[RECORDS SHOWN]

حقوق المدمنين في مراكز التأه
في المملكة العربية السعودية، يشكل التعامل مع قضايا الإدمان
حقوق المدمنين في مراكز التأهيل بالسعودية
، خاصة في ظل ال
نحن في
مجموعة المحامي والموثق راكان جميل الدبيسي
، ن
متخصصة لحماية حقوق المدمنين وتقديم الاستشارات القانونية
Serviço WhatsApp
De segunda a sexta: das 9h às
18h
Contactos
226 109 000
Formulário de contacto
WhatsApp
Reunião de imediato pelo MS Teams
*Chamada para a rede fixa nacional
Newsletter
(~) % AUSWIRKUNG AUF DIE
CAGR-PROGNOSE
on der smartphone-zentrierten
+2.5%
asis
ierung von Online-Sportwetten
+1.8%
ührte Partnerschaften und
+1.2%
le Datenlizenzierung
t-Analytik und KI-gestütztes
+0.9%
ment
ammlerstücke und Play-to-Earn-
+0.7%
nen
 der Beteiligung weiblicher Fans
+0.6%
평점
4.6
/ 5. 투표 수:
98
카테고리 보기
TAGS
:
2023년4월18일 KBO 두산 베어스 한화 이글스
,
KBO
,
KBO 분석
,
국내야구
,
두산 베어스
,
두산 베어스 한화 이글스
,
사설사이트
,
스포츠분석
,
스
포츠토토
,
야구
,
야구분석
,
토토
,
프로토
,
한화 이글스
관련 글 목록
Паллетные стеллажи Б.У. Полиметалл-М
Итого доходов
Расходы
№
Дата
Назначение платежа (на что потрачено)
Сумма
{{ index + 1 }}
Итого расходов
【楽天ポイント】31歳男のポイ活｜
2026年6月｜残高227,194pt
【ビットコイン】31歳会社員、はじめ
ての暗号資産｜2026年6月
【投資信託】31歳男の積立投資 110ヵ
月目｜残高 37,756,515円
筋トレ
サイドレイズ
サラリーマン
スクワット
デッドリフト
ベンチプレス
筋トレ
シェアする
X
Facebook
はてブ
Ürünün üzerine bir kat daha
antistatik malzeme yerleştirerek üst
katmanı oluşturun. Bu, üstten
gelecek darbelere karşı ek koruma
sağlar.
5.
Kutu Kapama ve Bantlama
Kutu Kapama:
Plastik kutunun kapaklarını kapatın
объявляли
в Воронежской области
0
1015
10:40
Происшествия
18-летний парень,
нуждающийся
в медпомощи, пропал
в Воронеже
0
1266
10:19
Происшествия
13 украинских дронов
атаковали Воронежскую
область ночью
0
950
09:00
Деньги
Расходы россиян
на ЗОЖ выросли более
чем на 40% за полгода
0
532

[/RECORDS SHOWN]

== PROBLEM TO WORK ON ==
Identify the lines above with the word "المدمنين". Copy them.

== WRITTEN SOLUTION ==
حقوق المدمنين في مراكز التأه
حقوق المدمنين في مراكز التأهيل بالسعودية
متخصصة لحماية حقوق المدمنين وتقديم الاستشارات القانونية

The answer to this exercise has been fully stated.